Jora wrinkled her nose at the back of Tearna’s head while she separated the hair into strands for braiding. “I’ve never even held a flute until this morning. I don’t know how to blow into it.”

“You’re too modest.”

Jora continued to braid Tearna’s hair while they talked about Boden’s upcoming Antenuptial and the preparations that were underway. When she was finished, she patted Tearna’s shoulders.

“Thank you. Are you doing Hanna’s hair for the ceremony?” Tearna asked, standing.

“She hasn’t asked me. I don’t know if she’s submitting.”

Tearna went out the back door and returned momentarily carrying a bulky burlap bag across her shoulder. “Have you told Boden you’re not?”

“Yah, we talked this morning and agreed that we like our friendship the way it is. Besides, I’m not fertile right now. If I submitted, I’d be disqualified anyway.”

“You tested yourself?” Tearna untied the bag and dumped its contents, charred wood, into the forge.

“No, but a girl gets a sense of her own cycle after so many times being disqualified.”

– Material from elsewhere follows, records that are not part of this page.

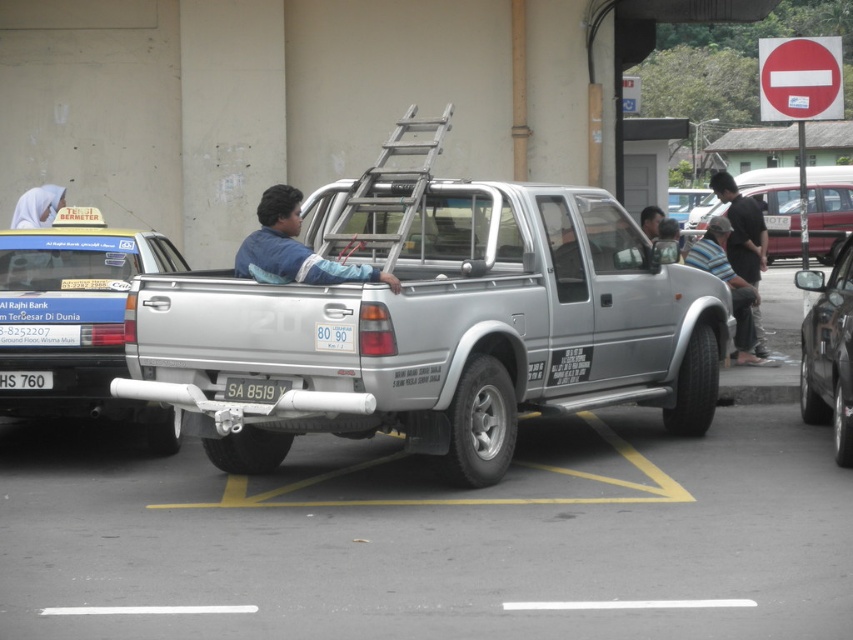
Which is behind, point (834, 182) or point (271, 380)?

Positioned behind is point (834, 182).

Does metallic red pickup truck at center appear on the left side of white plastic license plate at center?

Incorrect, metallic red pickup truck at center is not on the left side of white plastic license plate at center.

Describe the element at coordinates (828, 218) in the screenshot. I see `metallic red pickup truck at center` at that location.

The width and height of the screenshot is (853, 640). What are the coordinates of `metallic red pickup truck at center` in the screenshot? It's located at (828, 218).

Is the position of silver metallic pickup truck at center less distant than that of metallic silver car at right?

Yes, silver metallic pickup truck at center is closer to the viewer.

Does silver metallic pickup truck at center appear under metallic silver car at right?

Incorrect, silver metallic pickup truck at center is not positioned below metallic silver car at right.

Between point (399, 216) and point (817, 371), which one is positioned behind?

Point (817, 371)

Find the location of `silver metallic pickup truck at center`. silver metallic pickup truck at center is located at coordinates (436, 324).

Image resolution: width=853 pixels, height=640 pixels. Describe the element at coordinates (828, 353) in the screenshot. I see `metallic silver car at right` at that location.

Does metallic silver car at right have a smaller size compared to white fabric headscarf at upper left?

No.

Does point (807, 289) come closer to viewer compared to point (13, 212)?

Yes, it is in front of point (13, 212).

I want to click on metallic silver car at right, so click(x=828, y=353).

“So what are you going to do?”

Jora shrugged. What could she do besides become a latterly maid? Tearna and Briana, her two best friends, had both been chosen as First Wives. For years, they tried to reassure her that someone would choose her, too, that she wouldn’t have to suffer the humiliation of spending years as a latterly maid, hoping a returning soldier would propose before she was too old to bear children, but Jora knew better. That boy Oram had been right: no man would want a Mindstreamer for a wife.

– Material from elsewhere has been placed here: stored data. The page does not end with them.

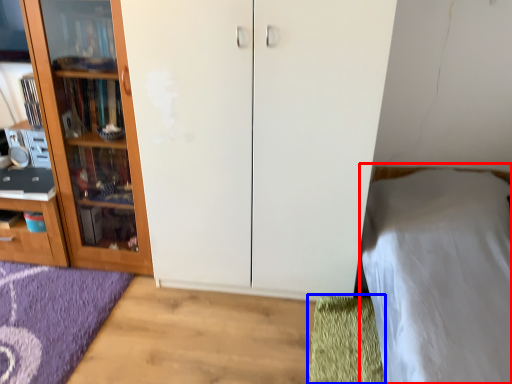
Question: Which of the following is the farthest to the observer, bed (highlighted by a red box) or doormat (highlighted by a blue box)?

Choices:
 (A) bed
 (B) doormat

Answer: (B)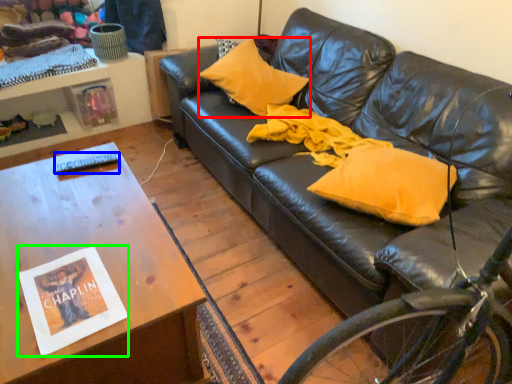
Question: Estimate the real-world distances between objects in this image. Which object is farther from pillow (highlighted by a red box), remote control (highlighted by a blue box) or magazine (highlighted by a green box)?

Choices:
 (A) remote control
 (B) magazine

Answer: (B)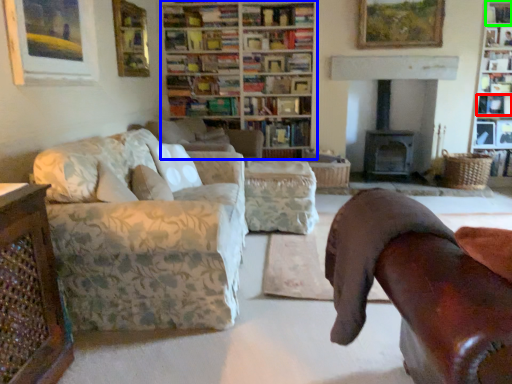
Question: Based on their relative distances, which object is farther from book (highlighted by a red box)? Choose from bookcase (highlighted by a blue box) and shelf (highlighted by a green box).

Choices:
 (A) bookcase
 (B) shelf

Answer: (A)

She leaned against the doorframe and looked down the road toward the boys’ training center where Gunnar conferred with Boden outside, one hand on his son’s shoulder. He looked directly at her, his gray eyes seemingly darker and filled with something that made her insides flutter. Desire? Jora held Gunnar’s gaze long enough to communicate her interest, then let her eyes drop to the flute in her hands, a dream come true. If Gunnar proposed to her, then her other dream would be fulfilled. First a flute of her own and then the husband she wanted? She would owe Retar something truly special for granting her two dreams in one lifetime.

“You know,” Tearna said, “that’s a pretty extravagant gift for someone who’s not leaving. Are you sure he didn’t give you that flute as a bribe?”

“A bribe for what?” Jora asked with a laugh. She stroked the flute lovingly. Something this beautiful could never be a bribe.

“To convince you to submit for his Antenuptial?”

Jora shot her an annoyed look. “Retar smite you.”

Tearna chuckled. “I was jesting. Don’t be so sensitive.” She went out for another bag of charcoal. “Speaking of gifts, how’s Boden’s bag coming along?”

“Slowly. Maybe if I move my workbench in front of the shop’s door so no one can come in, I’ll be able to finish.” So many people interrupted her during the day to ask about their loved ones away at war that she barely managed to finish her regular work, let alone work on an extra project, and Nuri was adamant that she only work on the bag in the mornings and evenings. She’d stayed awake all night to work on it, and her eyelids were heavy and sticky.

“Maybe if you said ‘no’ now and then.”